FailBetter · 15/07/2024 20:52

Well, I think you sound bloody awesome and I'd be grateful to have you as a neighbour.

Sometimes it's nice just to have a safe space or place to calm.

I work in education. You've done safeguarding.
Sometimes a teenager just needs a change of surroundings to vent.
They'll act out at home with the person they're closest to (does not mean any dv or threats of violence is mitigated obvs) but can act very differently with a stranger/professional.

I'd have the Brew tomorrow and just listen and let her pour her heart out.
Open door policy for the 10 year old.
Signpost any help for the 17 year old - referrals will take forever but some LAs might have art therapy or anger management courses.

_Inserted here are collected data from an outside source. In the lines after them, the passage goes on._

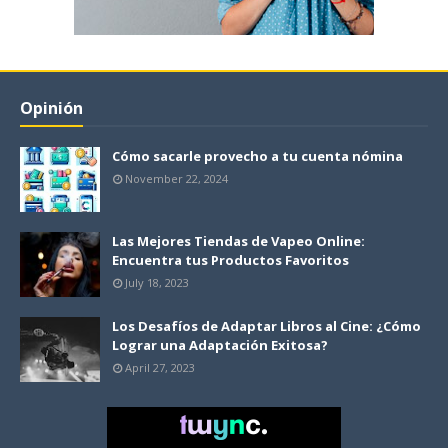
Opinión
Cómo sacarle provecho a tu cuenta nómina
November 22, 2024
Las Mejores Tiendas de Vapeo Online:
Encuentra tus Productos Favoritos
July 18, 2023
Los Desafíos de Adaptar Libros al Cine: ¿Cómo
Lograr una Adaptación Exitosa?
April 27, 2023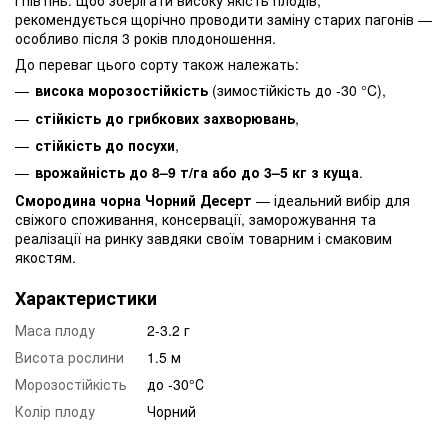
і півтінь. Щоб зберігати високу якість плодів,
рекомендується щорічно проводити заміну старих пагонів —
особливо після 3 років плодоношення.
До переваг цього сорту також належать:
висока морозостійкість
(зимостійкість до -30 °C),
стійкість до грибкових захворювань
,
стійкість до посухи
,
врожайність до 8–9 т/га або до 3–5 кг з куща
.
Смородина чорна Чорний Десерт
— ідеальний вибір для
свіжого споживання, консервації, заморожування та
реалізації на ринку завдяки своїм товарним і смаковим
якостям.
Характеристики
Маса плоду
2-3.2 г
Висота рослини
1.5 м
Морозостійкість
до -30°С
Колір плоду
Чорний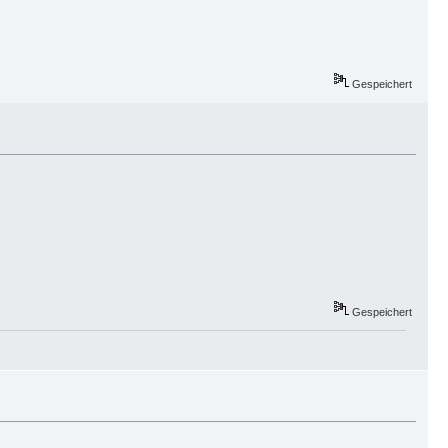
Gespeichert
Gespeichert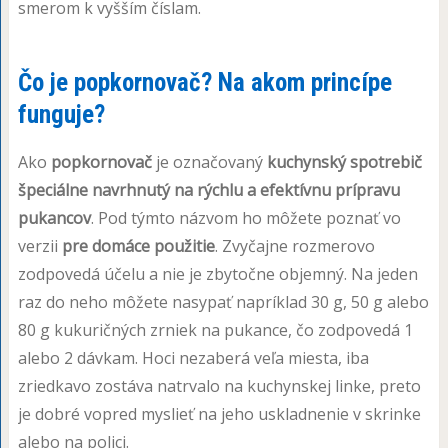
smerom k vyšším číslam.
Čo je popkornovač? Na akom princípe
funguje?
Ako
popkornovač
je označovaný
kuchynský spotrebič
špeciálne navrhnutý na rýchlu a efektívnu prípravu
pukancov
. Pod týmto názvom ho môžete poznať vo
verzii
pre domáce použitie
. Zvyčajne rozmerovo
zodpovedá účelu a nie je zbytočne objemný. Na jeden
raz do neho môžete nasypať napríklad 30 g, 50 g alebo
80 g kukuričných zrniek na pukance, čo zodpovedá 1
alebo 2 dávkam. Hoci nezaberá veľa miesta, iba
zriedkavo zostáva natrvalo na kuchynskej linke, preto
je dobré vopred myslieť na jeho uskladnenie v skrinke
alebo na polici.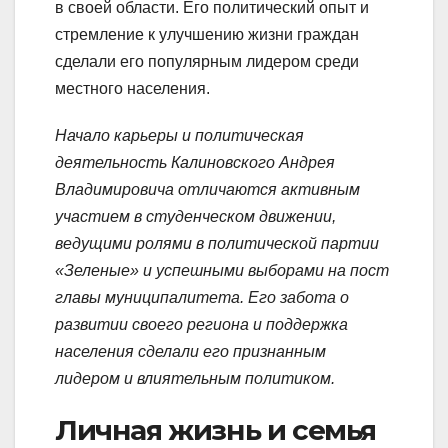
в своей области. Его политический опыт и
стремление к улучшению жизни граждан
сделали его популярным лидером среди
местного населения.
Начало карьеры и политическая
деятельность Калиновского Андрея
Владимировича отличаются активным
участием в студенческом движении,
ведущими ролями в политической партии
«Зеленые» и успешными выборами на пост
главы муниципалитета. Его забота о
развитии своего региона и поддержка
населения сделали его признанным
лидером и влиятельным политиком.
Личная жизнь и семья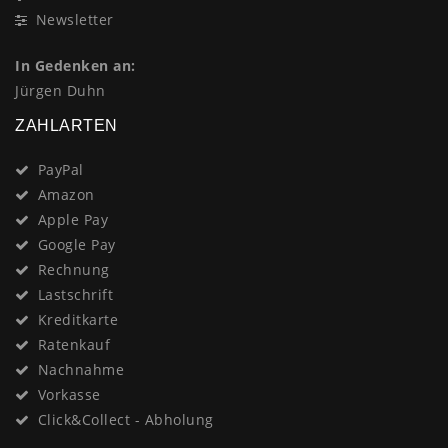
Newsletter
In Gedenken an:
Jürgen Duhn
ZAHLARTEN
PayPal
Amazon
Apple Pay
Google Pay
Rechnung
Lastschrift
Kreditkarte
Ratenkauf
Nachnahme
Vorkasse
Click&Collect - Abholung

PennyApril54 · 09/01/2025 16:55

I think it's good to offer the support that she can come to you for a chat etc but I don't think you should offer to have the older boy .. he much older and I doubt he'd come over to yours on his mum's instruction anyway but this is too involved, could be dangerous for you and just seems an unnecessary step. I think offering friendship to mum is the best you can do. How much she tells her husband etc is up to her and I don't think you should involve yourself in this part further either .
Nice of you to support her though, well done. I'm sure it was reassuring for younger boy to have you there too, quite frightening for him.